Not sure about that, except if their phrasing is astonishingly poor, which is of course possible. I mean, in my book "Linux 4.19 kernel shipping in Windows" means a Linux kernel shipping in Windows, and that would need Hyper-V (Linux is trademarked btw, MS can't just pretend that they ship a Linux kernel if they don't). At the same time, I really hope that this is not the case and that it actually means that they are targeting a syscall compatibility with Linux version 4.19; because I'm certainly not gonna give up my third party VMs for some work, so if WSL is rebased on Hyper-V that means bye-bye WSL for me.
Rewriting WSL to suddenly require a VM would be a HUGE leap backwards and I can't see that being the solution chosen. It doesn't make sense.

Adding the appropriate things to WSL to make Docker for Windows no longer require the Moby VM, or to support Linux Docker within the WSL environment without modification, is an approach that makes much more sense to me.

It appears that is what they have done though: https://devblogs.microsoft.com/commandline/shipping-a-linux-...
WSL 2 is a (lightweight magic) VM.
My guess is that they mean that they will fully support the syscall surface of Linux 4.19. I highly doubt that they're actually going to include the kernel inside Windows due to the GPL licensing, the linking issues would force open far more than even Nadella would like.
Does that mean one can mount ext drives now?
Finally. Won't need to run a VM for Docker anymore
Does that mean that Docker for Windows will no longer require Hyper-V? And therefore will be available for Windows home editions?
Yes, it looks so.

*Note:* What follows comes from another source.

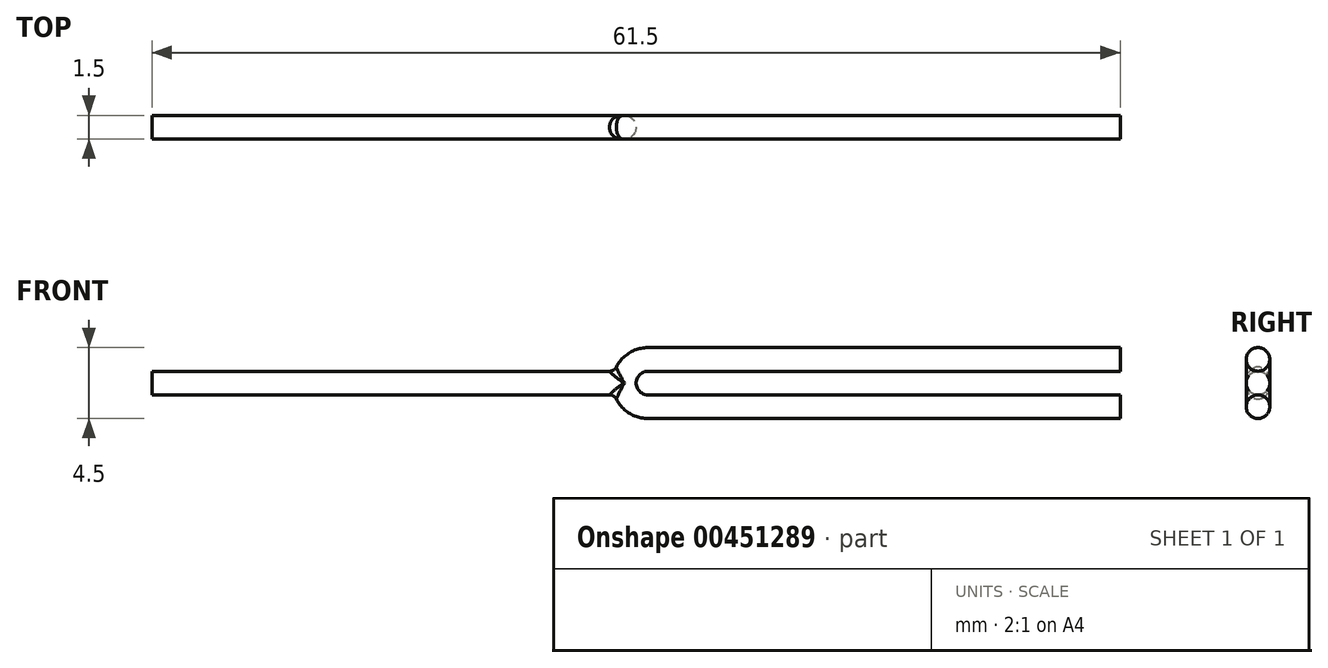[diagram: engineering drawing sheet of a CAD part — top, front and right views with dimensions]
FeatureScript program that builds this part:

They will add a few syscalls that Docker needs to WSL and we will use it on Home Edition.
It'll be interesting to see details here, which I guess will come out over the next couple of days.

They could either go the syscall emulation route (as in current WSL), or possibly the "thin hypervisor" route, the fact they're talking kernel versions makes me think that may be what they're planning...

I suspect it's the "thin hypervisor", aka LCOW + hyperv isolation. https://devblogs.microsoft.com/premier-developer/running-doc...

(I work at Microsoft but have no inside knowledge on this; just speculating.)

Just saw there's some more technical details here https://devblogs.microsoft.com/commandline/shipping-a-linux-....

Whilst it doesn't explicitly mention Virtual Machines or Hypervisors, I'd read this as making use of that kind of technology with some additional tech. for interop with Windows to the level of WSL currently.

EDIT: and here's the confirmation https://devblogs.microsoft.com/commandline/announcing-wsl-2/ it's a VM

Indeed.

I've been running WSL for over a year with Docker for Windows and while the experience feels native to WSL (WSL has no problem running the Docker CLI and connecting to Docker for Windows) it'll be a very nice perk to just apt install Docker in WSL and not deal with DfW.